A dicembre, lo spettacolare blitz delle forze dell’ordine tra le sette torri di via Quarti, ovest di Milano. Regno di abusivismo e illegalità. E di un’umanità vitale e dimenticata. In molti rimasero senza luce e gas. Due mesi dopo, poco è cambiato
Neanche dodici chilometri dal Duomo. Ma 40 minuti con l’auto, un’ora con i mezzi pubblici, per arrivare all’ombra delle sette astronavi piovute, erano i primi anni Ottanta, nello spigolo più settentrionale di Baggio, un passo dai laghetti che bucherellano il Parco delle Cave. Piovute dal cielo di un’edilizia desolante e un’urbanistica assai poco lungimirante. Sette torri bianco sporco (e annesse stecche di casupole pianterreno), dieci piani per torre: le tre con i civici dispari da un lato, le quattro con i numeri pari a circoscrivere un cortile sull’altro lato di via Eugenio Quarti, una strada che fa curve per finire nei prati alla periferia più occidentale di Milano. Ci hanno messo una sbarra, qualche tempo fa, per impedire l’andirivieni di chi si recava in macchina a scaricare rifiuti nell’erba.

Topi? No, coltelli
Il cuore della metropoli più avveniristica e cool d’Italia batte non lontano da via Quarti. Le celebrate arene del ghiaccio olimpico sono ancora più vicine. Ma qui è un altro mondo. E non solo perché per raggiungerlo ci si mette un bel po’. I sette mastodonti non danno l’impressione di essere terra di nessuno. Anzi, in una grigia mattina di febbraio pulsano di presenze. Donne che rientrano dopo la spesa. Uomini che discutono tra le auto. Anziani che si affacciano alle finestre. I fattorini delle consegne a domicilio. Gli operatori delle tante realtà del terzo settore attive nel quartiere. E una volante della polizia. Forse perché, novità di mattinata, gocce di sangue a grappoli tracciano un sentiero, sull’asfalto, tra il civico 10 e il parcheggio adiacente. Nessuno ha sentito nulla. Qualcuno azzarda: topi. Più probabile un accoltellamento tra umani, con il favore delle tenebre.
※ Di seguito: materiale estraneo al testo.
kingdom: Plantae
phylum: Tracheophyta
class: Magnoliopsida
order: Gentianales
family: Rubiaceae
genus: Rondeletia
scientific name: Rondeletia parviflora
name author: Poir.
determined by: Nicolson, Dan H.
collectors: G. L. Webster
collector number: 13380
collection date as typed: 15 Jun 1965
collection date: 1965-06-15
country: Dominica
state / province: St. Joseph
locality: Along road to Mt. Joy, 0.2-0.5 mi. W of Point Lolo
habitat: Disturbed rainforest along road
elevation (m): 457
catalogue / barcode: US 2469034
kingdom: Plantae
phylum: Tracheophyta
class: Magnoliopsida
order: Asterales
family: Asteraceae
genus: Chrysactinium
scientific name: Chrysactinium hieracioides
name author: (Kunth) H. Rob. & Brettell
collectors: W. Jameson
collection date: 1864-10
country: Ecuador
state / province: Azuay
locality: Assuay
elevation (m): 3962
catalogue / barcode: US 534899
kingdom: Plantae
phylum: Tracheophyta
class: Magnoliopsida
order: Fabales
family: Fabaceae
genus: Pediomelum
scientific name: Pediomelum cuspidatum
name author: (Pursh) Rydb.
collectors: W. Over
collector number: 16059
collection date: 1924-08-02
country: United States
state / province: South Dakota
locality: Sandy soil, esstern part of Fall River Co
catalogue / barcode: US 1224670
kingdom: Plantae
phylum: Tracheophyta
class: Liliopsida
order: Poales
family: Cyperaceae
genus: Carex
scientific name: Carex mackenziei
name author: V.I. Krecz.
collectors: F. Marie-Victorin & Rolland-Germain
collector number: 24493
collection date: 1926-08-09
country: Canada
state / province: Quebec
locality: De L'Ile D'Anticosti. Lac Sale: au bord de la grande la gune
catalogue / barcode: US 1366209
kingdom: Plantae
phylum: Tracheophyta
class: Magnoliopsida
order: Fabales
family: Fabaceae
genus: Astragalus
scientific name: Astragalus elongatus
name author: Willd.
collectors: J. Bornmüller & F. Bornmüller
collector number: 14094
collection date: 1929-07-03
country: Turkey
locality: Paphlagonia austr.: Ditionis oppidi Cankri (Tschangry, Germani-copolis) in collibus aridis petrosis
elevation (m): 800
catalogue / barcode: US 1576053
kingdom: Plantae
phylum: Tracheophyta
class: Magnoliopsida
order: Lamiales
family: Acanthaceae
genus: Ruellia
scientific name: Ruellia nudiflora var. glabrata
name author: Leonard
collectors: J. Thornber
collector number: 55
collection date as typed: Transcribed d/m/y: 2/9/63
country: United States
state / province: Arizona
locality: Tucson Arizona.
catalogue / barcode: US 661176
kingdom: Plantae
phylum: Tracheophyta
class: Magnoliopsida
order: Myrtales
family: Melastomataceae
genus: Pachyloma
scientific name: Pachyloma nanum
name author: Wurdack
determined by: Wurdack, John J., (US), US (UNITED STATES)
Resta il fatto che via Quarti non è terra di nessuno e non è, o non è solo, terra di illegalità. Dire “inferno di periferia”: è un attimo. Così la gente delle torri si porta appiccicate addosso, da sempre, etichette più o meno infamanti. Abusivi. Zingari. Spacciatori. Ricettatori. In ogni caso, tendenzialmente criminali. Non che manchino i motivi. Ma anche in via Quarti la realtà è più complessa, e più ricca, e persino più sorprendente di come torna comodo dipingerla.